Les méthodes pédagogiques inspirées du socio-constructivisme sont-elles plus efficaces que les méthodes d’enseignement explicite ? Les organismes génétiquement modifiés sont-ils dangereux pour notre santé et notre environnement ? Apprend-on mieux à lire en commençant par les syllabes ou par les mots ? Notre planète se réchauffe-t-elle ? A quel âge est-il possible de repérer et de prendre en charge des troubles de la conduite hérités ?
Toutes ces questions ont en commun d’être des questions difficiles donnant lieu depuis de nombreuses années à des controverses, à des débats contradictoires entre des spécialistes dont la plupart se réclament de la science et de ses méthodes. Ces débats sont également publics car ils nous concernent tous. Même si nous ne participons pas aux échanges et à l’élaboration des arguments, nous devons les suivre et tâcher de les comprendre car, à tout moment, nous pouvons être amenés à nous prononcer sur ces sujets, par exemple par un vote. C’est une tâche souvent difficile pour les citoyens ordinaires mais aussi pour les scientifiques qui doivent s’efforcer de rester intelligibles ; c’est surtout un enjeu capital pour la démocratie.

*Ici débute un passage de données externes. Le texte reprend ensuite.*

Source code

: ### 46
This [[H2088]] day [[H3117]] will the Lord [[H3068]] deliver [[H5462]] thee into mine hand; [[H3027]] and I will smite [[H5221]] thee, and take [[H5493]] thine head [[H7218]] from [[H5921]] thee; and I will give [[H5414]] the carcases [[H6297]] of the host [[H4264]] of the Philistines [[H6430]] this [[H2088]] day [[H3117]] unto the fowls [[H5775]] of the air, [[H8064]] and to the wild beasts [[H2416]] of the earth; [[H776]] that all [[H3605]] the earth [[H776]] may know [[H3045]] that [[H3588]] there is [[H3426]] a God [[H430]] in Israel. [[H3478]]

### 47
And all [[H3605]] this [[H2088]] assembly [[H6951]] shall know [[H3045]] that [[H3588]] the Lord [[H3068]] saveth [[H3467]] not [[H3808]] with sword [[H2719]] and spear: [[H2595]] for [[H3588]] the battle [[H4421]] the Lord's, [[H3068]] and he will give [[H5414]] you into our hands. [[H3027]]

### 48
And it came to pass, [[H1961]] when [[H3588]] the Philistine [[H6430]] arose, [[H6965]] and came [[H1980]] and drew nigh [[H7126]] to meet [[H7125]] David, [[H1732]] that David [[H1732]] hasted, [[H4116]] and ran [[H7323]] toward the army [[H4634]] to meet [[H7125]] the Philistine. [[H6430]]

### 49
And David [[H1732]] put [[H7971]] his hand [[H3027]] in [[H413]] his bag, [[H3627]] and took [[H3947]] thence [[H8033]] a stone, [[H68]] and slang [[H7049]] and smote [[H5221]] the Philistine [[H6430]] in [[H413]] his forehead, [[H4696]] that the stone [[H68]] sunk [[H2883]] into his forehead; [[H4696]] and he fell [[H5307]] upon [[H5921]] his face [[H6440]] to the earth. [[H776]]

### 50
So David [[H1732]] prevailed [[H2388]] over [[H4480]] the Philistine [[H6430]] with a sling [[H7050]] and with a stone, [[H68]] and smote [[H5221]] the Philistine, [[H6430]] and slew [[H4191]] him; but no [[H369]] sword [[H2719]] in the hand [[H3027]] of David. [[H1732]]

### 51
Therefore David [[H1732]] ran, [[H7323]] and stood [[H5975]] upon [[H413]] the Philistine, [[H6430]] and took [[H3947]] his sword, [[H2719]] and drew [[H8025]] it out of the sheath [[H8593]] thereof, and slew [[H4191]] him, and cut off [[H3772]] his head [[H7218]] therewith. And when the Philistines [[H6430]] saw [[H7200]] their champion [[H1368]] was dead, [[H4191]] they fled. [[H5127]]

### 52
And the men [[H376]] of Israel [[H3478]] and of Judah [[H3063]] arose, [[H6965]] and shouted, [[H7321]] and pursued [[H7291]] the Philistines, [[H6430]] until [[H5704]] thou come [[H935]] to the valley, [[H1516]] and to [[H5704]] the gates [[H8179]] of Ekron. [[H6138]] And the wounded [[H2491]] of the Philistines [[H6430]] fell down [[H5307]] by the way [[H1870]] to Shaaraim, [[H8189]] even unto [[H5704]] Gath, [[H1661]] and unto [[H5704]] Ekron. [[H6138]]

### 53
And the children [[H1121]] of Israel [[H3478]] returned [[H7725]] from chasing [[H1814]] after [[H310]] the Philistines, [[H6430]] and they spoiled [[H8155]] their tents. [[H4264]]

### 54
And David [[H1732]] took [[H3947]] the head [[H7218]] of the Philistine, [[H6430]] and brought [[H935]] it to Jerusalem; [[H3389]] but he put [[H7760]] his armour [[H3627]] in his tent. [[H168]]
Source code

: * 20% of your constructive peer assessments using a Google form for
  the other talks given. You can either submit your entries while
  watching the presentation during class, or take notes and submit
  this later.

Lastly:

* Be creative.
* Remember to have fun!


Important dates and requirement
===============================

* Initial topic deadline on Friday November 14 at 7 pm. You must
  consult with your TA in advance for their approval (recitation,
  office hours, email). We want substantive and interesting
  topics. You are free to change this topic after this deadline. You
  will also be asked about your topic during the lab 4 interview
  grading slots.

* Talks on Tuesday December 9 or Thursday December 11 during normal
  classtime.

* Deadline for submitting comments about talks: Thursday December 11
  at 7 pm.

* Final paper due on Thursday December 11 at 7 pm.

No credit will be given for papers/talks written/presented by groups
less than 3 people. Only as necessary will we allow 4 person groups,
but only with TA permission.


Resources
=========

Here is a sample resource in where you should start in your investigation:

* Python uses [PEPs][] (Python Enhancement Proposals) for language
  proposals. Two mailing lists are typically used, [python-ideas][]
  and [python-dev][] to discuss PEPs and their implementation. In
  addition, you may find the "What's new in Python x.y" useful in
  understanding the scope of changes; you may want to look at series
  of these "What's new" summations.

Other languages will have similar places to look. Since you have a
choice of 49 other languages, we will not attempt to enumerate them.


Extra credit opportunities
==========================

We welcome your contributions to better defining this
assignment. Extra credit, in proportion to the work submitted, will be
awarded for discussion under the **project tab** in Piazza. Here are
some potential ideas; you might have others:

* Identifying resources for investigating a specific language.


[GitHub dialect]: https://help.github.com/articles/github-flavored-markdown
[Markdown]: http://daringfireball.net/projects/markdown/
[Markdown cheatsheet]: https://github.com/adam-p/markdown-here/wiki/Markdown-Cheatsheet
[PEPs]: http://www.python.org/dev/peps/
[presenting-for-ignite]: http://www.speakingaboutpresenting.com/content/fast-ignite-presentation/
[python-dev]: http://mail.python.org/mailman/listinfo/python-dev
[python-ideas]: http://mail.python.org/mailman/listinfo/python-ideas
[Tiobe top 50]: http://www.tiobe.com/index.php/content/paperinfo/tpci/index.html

Dès lors que les débatteurs sont honnêtes, respectueux les uns des autres et qu’ils échangent des arguments rationnels, le débat profite à tous et en particulier à la science et aux scientifiques. Car depuis toujours, le progrès scientifique se nourrit de controverses. Celles qui durent longtemps sont souvent les plus fructueuses. Le vrai scientifique, lorsqu’il évite le piège du scientisme, ne les fuit pas et ne cherche pas à les faire cesser par la force, en « clouant le bec » à ses contradicteurs avec des arguments sans appel, des arguments qui ne se discutent pas. Les arguments de la science sont justement de ceux qui se prêtent le mieux à la discussion.
Les vrais scientifiques n’ont donc pas besoin que des acteurs extérieurs, politiques ou financiers par exemple, viennent leur prêter main forte dans les controverses auxquelles ils se trouvent mêlés. Lorsque cela arrive, la science devient l’instrument d’enjeux qui ne sont pas de nature scientifique et court alors le risque de perdre une partie de sa fertilité. La controverse est faussée et l’exercice démocratique compromis.
Ces principes s’appliquent tout autant à des questions vitales comme le réchauffement de la planète ou les OGM qu’à d’autres qui le sont moins, comme l’efficacité des méthodes pédagogiques ou la prévention des conduites à risque. Dans le domaine de l’environnement, les enjeux économiques sont gigantesques. C’est sans doute la raison pour laquelle les responsables politiques laissent les controverses se développer et retardent sans cesse le moment de l’arbitrage. Pourtant les risques courus sont immenses.
Dans le champ de l’éducation, les risques de laisser les controverses sur les méthodes d’enseignement ou le dépistage des enfants difficiles se développer sont faibles en regard des risques écologiques. Les responsables politiques n’ont donc pas de raison sérieuse, du moins du point de vue de l’éducation et de la science, d’intervenir dans les débats en cours et tenter d’y mettre fin, qui plus est en prenant parti pour des courants minoritaires.